■ **EXCERTO DO DOCUMENTO**
◆ ◆ ◆ ◆ ◆ ◆ ◆

O professor da Escola Politécnica de Saúde Joaquim Venâncio (EPSJV/Fiocruz), André Burigo, aponta outro problema que, segundo ele, é ainda mais grave: a tentativa da aprovação do plantio de sementes transgênicas de soja e milho resistentes a um agrotóxico mais agressivo, o 2,4-D (ácido diclorofenoxiacético), mais conhecido como o agente laranja, da Guerra do Vietnã (Box link).

Atualmente, o projeto está em análise na Comissão Nacional de Biotecnologia (CTNBio), órgão vinculado ao Ministério de Ciência e Tecnologia. “Os movimentos sociais consideram isso uma perda de soberania alimentar muito grande e, se aprovado o 2,4 D, estaremos diante de uma realidade muito séria: na classificação toxicológica, este agrotóxico é considerado extremamente grave, o mais grave de todos para saúde humana; e na classificação de impacto e toxicidade ao meio ambiente fica em segundo lugar”, ressalta André Burigo.

◆ ◆ ◆ ◆ ◆ ◆ ◆

■ **DADOS FORNECIDOS**
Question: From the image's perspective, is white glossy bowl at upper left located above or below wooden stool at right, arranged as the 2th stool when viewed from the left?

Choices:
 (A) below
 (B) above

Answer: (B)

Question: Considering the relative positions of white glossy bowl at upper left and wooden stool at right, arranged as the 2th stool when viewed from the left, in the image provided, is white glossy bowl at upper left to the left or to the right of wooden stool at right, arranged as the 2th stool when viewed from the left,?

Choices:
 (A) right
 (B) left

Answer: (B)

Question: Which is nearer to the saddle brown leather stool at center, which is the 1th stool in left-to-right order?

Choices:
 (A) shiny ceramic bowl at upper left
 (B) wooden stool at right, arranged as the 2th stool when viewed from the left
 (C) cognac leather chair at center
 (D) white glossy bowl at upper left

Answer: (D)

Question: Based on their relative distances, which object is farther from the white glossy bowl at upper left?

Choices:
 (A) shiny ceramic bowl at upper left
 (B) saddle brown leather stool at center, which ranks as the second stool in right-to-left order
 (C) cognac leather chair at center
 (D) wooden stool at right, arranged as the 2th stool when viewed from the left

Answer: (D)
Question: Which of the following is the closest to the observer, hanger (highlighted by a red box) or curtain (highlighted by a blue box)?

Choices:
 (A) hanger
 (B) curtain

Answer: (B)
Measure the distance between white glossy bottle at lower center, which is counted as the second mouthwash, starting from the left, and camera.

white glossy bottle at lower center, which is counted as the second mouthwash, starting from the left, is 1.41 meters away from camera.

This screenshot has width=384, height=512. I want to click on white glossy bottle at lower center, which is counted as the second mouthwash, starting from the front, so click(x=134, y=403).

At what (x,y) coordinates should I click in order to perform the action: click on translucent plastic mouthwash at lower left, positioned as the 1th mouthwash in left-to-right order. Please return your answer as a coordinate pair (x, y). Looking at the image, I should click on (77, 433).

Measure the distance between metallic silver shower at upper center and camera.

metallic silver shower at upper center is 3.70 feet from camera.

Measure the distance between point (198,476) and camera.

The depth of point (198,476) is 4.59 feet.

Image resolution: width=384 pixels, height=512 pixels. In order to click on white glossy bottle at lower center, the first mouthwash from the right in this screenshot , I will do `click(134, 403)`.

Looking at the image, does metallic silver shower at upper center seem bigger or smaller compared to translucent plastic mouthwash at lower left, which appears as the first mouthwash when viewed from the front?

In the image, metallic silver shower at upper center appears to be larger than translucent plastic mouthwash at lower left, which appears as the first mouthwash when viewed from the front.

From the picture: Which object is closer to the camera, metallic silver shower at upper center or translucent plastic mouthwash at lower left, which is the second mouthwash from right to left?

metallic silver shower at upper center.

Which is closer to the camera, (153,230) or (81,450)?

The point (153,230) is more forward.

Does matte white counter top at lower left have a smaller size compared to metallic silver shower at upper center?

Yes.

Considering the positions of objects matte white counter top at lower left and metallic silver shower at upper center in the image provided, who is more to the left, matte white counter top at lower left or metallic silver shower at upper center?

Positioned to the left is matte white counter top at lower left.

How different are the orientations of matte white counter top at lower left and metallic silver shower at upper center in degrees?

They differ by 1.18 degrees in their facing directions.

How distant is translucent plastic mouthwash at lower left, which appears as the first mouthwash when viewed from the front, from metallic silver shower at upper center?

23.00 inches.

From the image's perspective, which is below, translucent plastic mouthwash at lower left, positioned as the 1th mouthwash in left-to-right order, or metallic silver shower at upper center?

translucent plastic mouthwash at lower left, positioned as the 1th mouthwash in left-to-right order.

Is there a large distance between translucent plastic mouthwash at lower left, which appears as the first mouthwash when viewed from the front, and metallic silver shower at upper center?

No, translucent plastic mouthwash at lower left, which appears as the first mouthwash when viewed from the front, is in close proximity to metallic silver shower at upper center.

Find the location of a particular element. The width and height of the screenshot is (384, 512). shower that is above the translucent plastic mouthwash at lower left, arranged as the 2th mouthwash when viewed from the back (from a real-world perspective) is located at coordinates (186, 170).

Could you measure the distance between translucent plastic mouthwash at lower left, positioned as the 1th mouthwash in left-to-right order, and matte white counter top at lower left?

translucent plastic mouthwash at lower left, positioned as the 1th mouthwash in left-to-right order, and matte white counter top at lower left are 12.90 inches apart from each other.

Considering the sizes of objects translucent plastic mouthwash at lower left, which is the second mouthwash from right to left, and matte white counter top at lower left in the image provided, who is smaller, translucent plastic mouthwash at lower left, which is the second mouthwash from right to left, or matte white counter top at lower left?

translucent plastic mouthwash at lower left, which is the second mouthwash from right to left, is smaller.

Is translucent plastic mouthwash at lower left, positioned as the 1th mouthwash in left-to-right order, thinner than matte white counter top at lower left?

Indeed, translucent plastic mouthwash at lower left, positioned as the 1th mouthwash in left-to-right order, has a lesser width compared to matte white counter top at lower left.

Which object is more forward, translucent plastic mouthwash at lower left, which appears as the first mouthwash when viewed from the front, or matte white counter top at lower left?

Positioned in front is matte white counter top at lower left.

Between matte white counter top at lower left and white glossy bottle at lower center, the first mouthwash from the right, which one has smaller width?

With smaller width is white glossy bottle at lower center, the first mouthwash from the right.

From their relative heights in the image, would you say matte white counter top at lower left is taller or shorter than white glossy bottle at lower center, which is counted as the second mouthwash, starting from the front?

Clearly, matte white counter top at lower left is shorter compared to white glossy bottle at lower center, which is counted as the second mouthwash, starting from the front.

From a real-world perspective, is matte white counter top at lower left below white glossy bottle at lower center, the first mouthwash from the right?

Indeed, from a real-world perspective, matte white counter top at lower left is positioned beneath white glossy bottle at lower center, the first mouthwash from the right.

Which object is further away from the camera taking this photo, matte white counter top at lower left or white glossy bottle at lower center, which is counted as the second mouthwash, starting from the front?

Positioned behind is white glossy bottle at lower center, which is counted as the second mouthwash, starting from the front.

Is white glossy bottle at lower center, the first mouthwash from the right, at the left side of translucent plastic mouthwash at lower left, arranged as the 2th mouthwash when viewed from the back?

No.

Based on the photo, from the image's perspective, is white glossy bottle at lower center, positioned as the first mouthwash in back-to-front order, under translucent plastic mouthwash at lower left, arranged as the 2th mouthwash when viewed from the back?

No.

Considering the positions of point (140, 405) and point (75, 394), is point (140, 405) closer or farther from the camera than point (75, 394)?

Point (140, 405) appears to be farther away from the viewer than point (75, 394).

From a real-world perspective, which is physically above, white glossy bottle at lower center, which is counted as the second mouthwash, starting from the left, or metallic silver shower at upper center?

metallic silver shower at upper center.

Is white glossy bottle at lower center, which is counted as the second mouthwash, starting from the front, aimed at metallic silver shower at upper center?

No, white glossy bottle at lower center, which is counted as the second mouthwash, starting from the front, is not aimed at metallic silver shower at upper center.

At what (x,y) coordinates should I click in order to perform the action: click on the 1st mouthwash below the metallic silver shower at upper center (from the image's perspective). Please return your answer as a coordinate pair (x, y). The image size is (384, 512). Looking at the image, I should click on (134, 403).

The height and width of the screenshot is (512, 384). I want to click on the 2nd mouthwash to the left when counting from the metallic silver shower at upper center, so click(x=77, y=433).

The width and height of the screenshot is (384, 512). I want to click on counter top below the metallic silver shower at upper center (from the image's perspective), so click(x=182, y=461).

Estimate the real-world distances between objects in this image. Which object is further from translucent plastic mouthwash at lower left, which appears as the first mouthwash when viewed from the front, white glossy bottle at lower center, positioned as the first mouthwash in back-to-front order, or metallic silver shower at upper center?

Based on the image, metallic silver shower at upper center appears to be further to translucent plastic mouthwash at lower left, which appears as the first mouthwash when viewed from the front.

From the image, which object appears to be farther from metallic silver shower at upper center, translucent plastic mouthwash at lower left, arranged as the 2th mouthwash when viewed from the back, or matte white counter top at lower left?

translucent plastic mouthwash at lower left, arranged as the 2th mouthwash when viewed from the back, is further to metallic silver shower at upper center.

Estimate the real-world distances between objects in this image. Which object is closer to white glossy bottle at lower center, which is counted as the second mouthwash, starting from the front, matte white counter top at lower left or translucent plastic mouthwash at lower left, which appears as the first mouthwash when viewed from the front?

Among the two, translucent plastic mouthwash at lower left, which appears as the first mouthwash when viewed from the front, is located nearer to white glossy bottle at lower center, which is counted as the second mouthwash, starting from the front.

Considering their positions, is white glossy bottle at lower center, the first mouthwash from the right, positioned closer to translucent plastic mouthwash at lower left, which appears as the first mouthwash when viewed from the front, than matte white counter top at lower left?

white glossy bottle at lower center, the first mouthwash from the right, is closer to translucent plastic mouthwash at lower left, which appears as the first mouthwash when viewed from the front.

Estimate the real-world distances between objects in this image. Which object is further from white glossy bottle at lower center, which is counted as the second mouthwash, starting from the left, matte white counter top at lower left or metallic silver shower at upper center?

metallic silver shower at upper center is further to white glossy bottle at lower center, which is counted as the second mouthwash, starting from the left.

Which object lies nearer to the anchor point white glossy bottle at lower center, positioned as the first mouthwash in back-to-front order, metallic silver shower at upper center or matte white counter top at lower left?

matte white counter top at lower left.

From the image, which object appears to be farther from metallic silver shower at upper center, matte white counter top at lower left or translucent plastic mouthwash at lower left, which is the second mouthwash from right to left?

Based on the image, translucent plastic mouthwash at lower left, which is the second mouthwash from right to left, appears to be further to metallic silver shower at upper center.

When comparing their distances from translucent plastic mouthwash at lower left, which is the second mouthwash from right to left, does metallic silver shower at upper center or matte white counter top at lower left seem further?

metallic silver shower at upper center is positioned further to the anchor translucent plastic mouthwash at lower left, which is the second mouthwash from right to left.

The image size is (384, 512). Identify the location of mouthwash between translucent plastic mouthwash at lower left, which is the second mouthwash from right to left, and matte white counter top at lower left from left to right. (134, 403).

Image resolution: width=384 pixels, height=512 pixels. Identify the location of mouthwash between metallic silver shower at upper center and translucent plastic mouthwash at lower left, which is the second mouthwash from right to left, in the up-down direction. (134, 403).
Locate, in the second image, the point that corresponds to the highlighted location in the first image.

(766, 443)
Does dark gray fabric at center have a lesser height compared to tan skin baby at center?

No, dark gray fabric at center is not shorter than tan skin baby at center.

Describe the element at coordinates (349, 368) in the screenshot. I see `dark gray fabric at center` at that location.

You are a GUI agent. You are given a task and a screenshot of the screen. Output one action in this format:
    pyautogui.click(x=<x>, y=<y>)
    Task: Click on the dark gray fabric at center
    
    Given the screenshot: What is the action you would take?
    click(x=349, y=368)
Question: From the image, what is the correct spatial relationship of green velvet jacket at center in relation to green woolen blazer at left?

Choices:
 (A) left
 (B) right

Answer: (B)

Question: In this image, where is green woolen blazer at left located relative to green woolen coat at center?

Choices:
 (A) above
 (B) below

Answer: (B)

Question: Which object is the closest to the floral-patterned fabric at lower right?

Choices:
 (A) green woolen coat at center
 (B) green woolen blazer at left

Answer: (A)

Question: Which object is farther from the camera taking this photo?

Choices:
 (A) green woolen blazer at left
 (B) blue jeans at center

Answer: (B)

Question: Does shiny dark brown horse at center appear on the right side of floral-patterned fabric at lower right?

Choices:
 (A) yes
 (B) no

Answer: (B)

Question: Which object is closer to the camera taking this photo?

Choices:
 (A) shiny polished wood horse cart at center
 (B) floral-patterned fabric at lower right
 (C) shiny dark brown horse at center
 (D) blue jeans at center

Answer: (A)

◆ ◆ ◆ ◆ ◆ ◆ ◆

■ **TAREFA 1**
Diga se cada afirmação concorda com o excerto sobre o agrotóxico 2,4-D, respondendo sim ou não e citando as palavras do excerto que decidem a questão: (a) O projeto está sob análise de um órgão vinculado ao Ministério de Ciência e Tecnologia. (b) Na classificação de impacto e toxicidade ao meio ambiente, o 2,4-D ocupa o primeiro lugar. (c) As sementes transgênicas mencionadas são de soja e algodão.
■ **TAREFA 2**
Liste todas as instituições e órgãos citados pelo nome no excerto sobre o agrotóxico 2,4-D.
■ **TAREFA 3**
Prossiga com o excerto sobre o agrotóxico 2,4-D a partir da última frase apresentada.

■ **RESPOSTA 1**
(a) Sim: "Atualmente, o projeto está em análise na Comissão Nacional de Biotecnologia (CTNBio), órgão vinculado ao Ministério de Ciência e Tecnologia."
(b) Não: "e na classificação de impacto e toxicidade ao meio ambiente fica em segundo lugar".
(c) Não: "sementes transgênicas de soja e milho".

■ **RESPOSTA 2**
- Escola Politécnica de Saúde Joaquim Venâncio (EPSJV/Fiocruz)
- Comissão Nacional de Biotecnologia (CTNBio)
- Ministério de Ciência e Tecnologia

■ **RESPOSTA 3**
Questionamentos

Em setembro deste ano, o Ministério Público Federal (MPF) do Distrito Federal questionou as autorizações de comercialização de organismos geneticamente modificados (OGM) concedidas pela Comissão Técnica Nacional de Biossegurança (CNTBio), como o caso do 2,4D.

Além de transformar em inquérito civil de investigação as decisões já tomadas, o MPF do DF suspendeu as liberações comerciais já aprovadas, condicionando sua aprovação à realização de uma audiência pública, afim de garantir a participação da sociedade civil nas deliberações a respeito destas liberações.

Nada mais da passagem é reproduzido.